## Material shown

******************************

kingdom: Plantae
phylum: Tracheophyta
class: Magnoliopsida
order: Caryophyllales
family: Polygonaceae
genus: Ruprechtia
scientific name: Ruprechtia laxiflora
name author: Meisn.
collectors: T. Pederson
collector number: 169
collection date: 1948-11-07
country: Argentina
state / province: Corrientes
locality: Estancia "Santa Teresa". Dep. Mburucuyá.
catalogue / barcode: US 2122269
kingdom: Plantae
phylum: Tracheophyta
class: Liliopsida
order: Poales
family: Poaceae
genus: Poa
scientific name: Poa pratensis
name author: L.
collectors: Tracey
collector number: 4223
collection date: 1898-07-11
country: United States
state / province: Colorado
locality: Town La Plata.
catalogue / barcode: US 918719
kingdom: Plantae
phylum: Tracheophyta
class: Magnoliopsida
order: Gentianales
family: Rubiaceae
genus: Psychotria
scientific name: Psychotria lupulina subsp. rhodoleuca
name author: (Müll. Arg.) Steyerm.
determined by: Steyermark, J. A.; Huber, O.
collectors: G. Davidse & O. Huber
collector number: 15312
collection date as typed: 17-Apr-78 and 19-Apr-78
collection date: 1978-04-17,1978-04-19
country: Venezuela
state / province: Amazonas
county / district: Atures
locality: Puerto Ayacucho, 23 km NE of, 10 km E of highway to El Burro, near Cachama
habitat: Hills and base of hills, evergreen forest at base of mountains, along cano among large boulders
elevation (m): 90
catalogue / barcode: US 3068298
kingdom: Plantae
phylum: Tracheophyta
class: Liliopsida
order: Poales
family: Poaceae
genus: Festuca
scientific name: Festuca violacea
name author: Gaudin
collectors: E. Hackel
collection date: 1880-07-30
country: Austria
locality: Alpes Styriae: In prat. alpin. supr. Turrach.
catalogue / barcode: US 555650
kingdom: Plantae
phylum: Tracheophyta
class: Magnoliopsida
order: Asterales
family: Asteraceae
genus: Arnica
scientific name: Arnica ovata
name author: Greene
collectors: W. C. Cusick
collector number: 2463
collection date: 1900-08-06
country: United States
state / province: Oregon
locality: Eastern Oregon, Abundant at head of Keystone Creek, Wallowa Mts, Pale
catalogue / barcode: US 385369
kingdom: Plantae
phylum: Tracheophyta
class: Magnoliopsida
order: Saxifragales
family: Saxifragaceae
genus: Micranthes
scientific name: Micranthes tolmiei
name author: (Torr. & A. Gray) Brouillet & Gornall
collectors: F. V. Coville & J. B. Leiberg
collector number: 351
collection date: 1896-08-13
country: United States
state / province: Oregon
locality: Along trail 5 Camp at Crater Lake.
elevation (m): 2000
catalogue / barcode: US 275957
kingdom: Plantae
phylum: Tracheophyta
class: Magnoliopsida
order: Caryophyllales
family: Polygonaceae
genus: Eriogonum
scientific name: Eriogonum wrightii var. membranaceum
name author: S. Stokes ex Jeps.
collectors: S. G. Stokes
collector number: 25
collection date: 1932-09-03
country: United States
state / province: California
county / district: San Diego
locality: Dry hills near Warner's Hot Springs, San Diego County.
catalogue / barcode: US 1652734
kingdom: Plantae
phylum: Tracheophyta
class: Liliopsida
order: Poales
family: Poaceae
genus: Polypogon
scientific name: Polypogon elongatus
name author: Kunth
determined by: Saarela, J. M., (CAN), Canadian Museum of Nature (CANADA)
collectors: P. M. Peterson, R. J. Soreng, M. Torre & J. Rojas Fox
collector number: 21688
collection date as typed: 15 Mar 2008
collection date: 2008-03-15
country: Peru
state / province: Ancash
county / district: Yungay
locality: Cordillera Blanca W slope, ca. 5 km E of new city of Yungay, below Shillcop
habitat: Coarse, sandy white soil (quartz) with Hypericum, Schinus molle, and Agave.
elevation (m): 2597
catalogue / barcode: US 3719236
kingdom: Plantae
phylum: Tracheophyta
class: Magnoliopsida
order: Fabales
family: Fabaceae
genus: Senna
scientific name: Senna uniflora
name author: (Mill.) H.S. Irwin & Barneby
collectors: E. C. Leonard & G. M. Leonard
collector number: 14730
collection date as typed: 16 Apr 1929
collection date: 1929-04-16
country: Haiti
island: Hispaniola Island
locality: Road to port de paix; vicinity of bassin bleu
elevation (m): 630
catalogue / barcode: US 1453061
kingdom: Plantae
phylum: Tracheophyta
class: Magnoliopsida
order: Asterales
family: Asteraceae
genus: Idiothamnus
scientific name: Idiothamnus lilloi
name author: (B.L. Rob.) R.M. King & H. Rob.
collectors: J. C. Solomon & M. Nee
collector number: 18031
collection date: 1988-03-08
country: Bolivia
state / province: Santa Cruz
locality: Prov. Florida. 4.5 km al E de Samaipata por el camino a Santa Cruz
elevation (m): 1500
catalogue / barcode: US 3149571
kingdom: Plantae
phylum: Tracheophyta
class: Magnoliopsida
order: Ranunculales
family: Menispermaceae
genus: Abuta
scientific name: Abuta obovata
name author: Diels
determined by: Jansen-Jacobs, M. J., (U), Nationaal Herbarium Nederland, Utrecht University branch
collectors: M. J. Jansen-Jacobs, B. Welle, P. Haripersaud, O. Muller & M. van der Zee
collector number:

******************************

## Exercise objective
Can you rewrite every line of the records above as one numbered list, leaving out any blank lines?

## Written reply
1. kingdom: Plantae
2. phylum: Tracheophyta
3. class: Magnoliopsida
4. order: Caryophyllales
5. family: Polygonaceae
6. genus: Ruprechtia
7. scientific name: Ruprechtia laxiflora
8. name author: Meisn.
9. collectors: T. Pederson
10. collector number: 169
11. collection date: 1948-11-07
12. country: Argentina
13. state / province: Corrientes
14. locality: Estancia "Santa Teresa". Dep. Mburucuyá.
15. catalogue / barcode: US 2122269
16. kingdom: Plantae
17. phylum: Tracheophyta
18. class: Liliopsida
19. order: Poales
20. family: Poaceae
21. genus: Poa
22. scientific name: Poa pratensis
23. name author: L.
24. collectors: Tracey
25. collector number: 4223
26. collection date: 1898-07-11
27. country: United States
28. state / province: Colorado
29. locality: Town La Plata.
30. catalogue / barcode: US 918719
31. kingdom: Plantae
32. phylum: Tracheophyta
33. class: Magnoliopsida
34. order: Gentianales
35. family: Rubiaceae
36. genus: Psychotria
37. scientific name: Psychotria lupulina subsp. rhodoleuca
38. name author: (Müll. Arg.) Steyerm.
39. determined by: Steyermark, J. A.; Huber, O.
40. collectors: G. Davidse & O. Huber
41. collector number: 15312
42. collection date as typed: 17-Apr-78 and 19-Apr-78
43. collection date: 1978-04-17,1978-04-19
44. country: Venezuela
45. state / province: Amazonas
46. county / district: Atures
47. locality: Puerto Ayacucho, 23 km NE of, 10 km E of highway to El Burro, near Cachama
48. habitat: Hills and base of hills, evergreen forest at base of mountains, along cano among large boulders
49. elevation (m): 90
50. catalogue / barcode: US 3068298
51. kingdom: Plantae
52. phylum: Tracheophyta
53. class: Liliopsida
54. order: Poales
55. family: Poaceae
56. genus: Festuca
57. scientific name: Festuca violacea
58. name author: Gaudin
59. collectors: E. Hackel
60. collection date: 1880-07-30
61. country: Austria
62. locality: Alpes Styriae: In prat. alpin. supr. Turrach.
63. catalogue / barcode: US 555650
64. kingdom: Plantae
65. phylum: Tracheophyta
66. class: Magnoliopsida
67. order: Asterales
68. family: Asteraceae
69. genus: Arnica
70. scientific name: Arnica ovata
71. name author: Greene
72. collectors: W. C. Cusick
73. collector number: 2463
74. collection date: 1900-08-06
75. country: United States
76. state / province: Oregon
77. locality: Eastern Oregon, Abundant at head of Keystone Creek, Wallowa Mts, Pale
78. catalogue / barcode: US 385369
79. kingdom: Plantae
80. phylum: Tracheophyta
81. class: Magnoliopsida
82. order: Saxifragales
83. family: Saxifragaceae
84. genus: Micranthes
85. scientific name: Micranthes tolmiei
86. name author: (Torr. & A. Gray) Brouillet & Gornall
87. collectors: F. V. Coville & J. B. Leiberg
88. collector number: 351
89. collection date: 1896-08-13
90. country: United States
91. state / province: Oregon
92. locality: Along trail 5 Camp at Crater Lake.
93. elevation (m): 2000
94. catalogue / barcode: US 275957
95. kingdom: Plantae
96. phylum: Tracheophyta
97. class: Magnoliopsida
98. order: Caryophyllales
99. family: Polygonaceae
100. genus: Eriogonum
101. scientific name: Eriogonum wrightii var. membranaceum
102. name author: S. Stokes ex Jeps.
103. collectors: S. G. Stokes
104. collector number: 25
105. collection date: 1932-09-03
106. country: United States
107. state / province: California
108. county / district: San Diego
109. locality: Dry hills near Warner's Hot Springs, San Diego County.
110. catalogue / barcode: US 1652734
111. kingdom: Plantae
112. phylum: Tracheophyta
113. class: Liliopsida
114. order: Poales
115. family: Poaceae
116. genus: Polypogon
117. scientific name: Polypogon elongatus
118. name author: Kunth
119. determined by: Saarela, J. M., (CAN), Canadian Museum of Nature (CANADA)
120. collectors: P. M. Peterson, R. J. Soreng, M. Torre & J. Rojas Fox
121. collector number: 21688
122. collection date as typed: 15 Mar 2008
123. collection date: 2008-03-15
124. country: Peru
125. state / province: Ancash
126. county / district: Yungay
127. locality: Cordillera Blanca W slope, ca. 5 km E of new city of Yungay, below Shillcop
128. habitat: Coarse, sandy white soil (quartz) with Hypericum, Schinus molle, and Agave.
129. elevation (m): 2597
130. catalogue / barcode: US 3719236
131. kingdom: Plantae
132. phylum: Tracheophyta
133. class: Magnoliopsida
134. order: Fabales
135. family: Fabaceae
136. genus: Senna
137. scientific name: Senna uniflora
138. name author: (Mill.) H.S. Irwin & Barneby
139. collectors: E. C. Leonard & G. M. Leonard
140. collector number: 14730
141. collection date as typed: 16 Apr 1929
142. collection date: 1929-04-16
143. country: Haiti
144. island: Hispaniola Island
145. locality: Road to port de paix; vicinity of bassin bleu
146. elevation (m): 630
147. catalogue / barcode: US 1453061
148. kingdom: Plantae
149. phylum: Tracheophyta
150. class: Magnoliopsida
151. order: Asterales
152. family: Asteraceae
153. genus: Idiothamnus
154. scientific name: Idiothamnus lilloi
155. name author: (B.L. Rob.) R.M. King & H. Rob.
156. collectors: J. C. Solomon & M. Nee
157. collector number: 18031
158. collection date: 1988-03-08
159. country: Bolivia
160. state / province: Santa Cruz
161. locality: Prov. Florida. 4.5 km al E de Samaipata por el camino a Santa Cruz
162. elevation (m): 1500
163. catalogue / barcode: US 3149571
164. kingdom: Plantae
165. phylum: Tracheophyta
166. class: Magnoliopsida
167. order: Ranunculales
168. family: Menispermaceae
169. genus: Abuta
170. scientific name: Abuta obovata
171. name author: Diels
172. determined by: Jansen-Jacobs, M. J., (U), Nationaal Herbarium Nederland, Utrecht University branch
173. collectors: M. J. Jansen-Jacobs, B. Welle, P. Haripersaud, O. Muller & M. van der Zee
174. collector number:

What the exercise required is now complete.